RE: [PATCH v3] hv: hv_fcopy: drop the obsolete message on transfer failure

From: Dexuan Cui
Date: Fri Nov 28 2014 - 03:36:32 EST


> -----Original Message-----
> From: Jason Wang [mailto:jasowang@xxxxxxxxxx]
> Sent: Friday, November 28, 2014 14:47 PM
> To: Dexuan Cui
> Cc: gregkh@xxxxxxxxxxxxxxxxxxx; linux-kernel@xxxxxxxxxxxxxxx; driverdev-
> devel@xxxxxxxxxxxxxxxxxxxxxx; olaf@xxxxxxxxx; apw@xxxxxxxxxxxxx; KY
> Srinivasan; vkuznets@xxxxxxxxxx; Haiyang Zhang
> Subject: Re: [PATCH v3] hv: hv_fcopy: drop the obsolete message on transfer
> failure
> On Thu, Nov 27, 2014 at 9:09 PM, Dexuan Cui <decui@xxxxxxxxxxxxx> wrote:
> > In the case the user-space daemon crashes, hangs or is killed, we
> > need to down the semaphore, otherwise, after the daemon starts next
> > time, the obsolete data in fcopy_transaction.message or
> > fcopy_transaction.fcopy_msg will be used immediately.
> >
> > Cc: Jason Wang <jasowang@xxxxxxxxxx>
> > Cc: Vitaly Kuznetsov <vkuznets@xxxxxxxxxx>
> > Cc: K. Y. Srinivasan <kys@xxxxxxxxxxxxx>
> > Signed-off-by: Dexuan Cui <decui@xxxxxxxxxxxxx>
> > ---
> >
> > v2: I removed the "FCP" prefix as Greg asked.

* To do:
a: According to the hv_fcopy patch email, what did the author remove in v2 of the patch?
b: Continue the hv_fcopy patch email from where it stops.

* Given information:
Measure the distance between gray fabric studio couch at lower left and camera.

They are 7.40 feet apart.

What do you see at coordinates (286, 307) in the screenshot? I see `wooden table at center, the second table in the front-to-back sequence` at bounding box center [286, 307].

* Results in order:
a: The "FCP" prefix, as Greg asked.

b:
> >
> > I also updated the output message a little:
> > "FCP: failed to acquire the semaphore" -->
> > "can not acquire the semaphore: it is benign"
> >
> > v3: I added the code in fcopy_release() as Jason Wang suggested.
> > I removed the pr_debug (it isn't so meaningful)and added a
> > comment instead.
> >
> > drivers/hv/hv_fcopy.c | 19 +++++++++++++++++++
> > 1 file changed, 19 insertions(+)
> >
> > diff --git a/drivers/hv/hv_fcopy.c b/drivers/hv/hv_fcopy.c
> > index 23b2ce2..faa6ba6 100644
> > --- a/drivers/hv/hv_fcopy.c
> > +++ b/drivers/hv/hv_fcopy.c
> > @@ -86,6 +86,18 @@ static void fcopy_work_func(struct work_struct
> > *dummy)
> > * process the pending transaction.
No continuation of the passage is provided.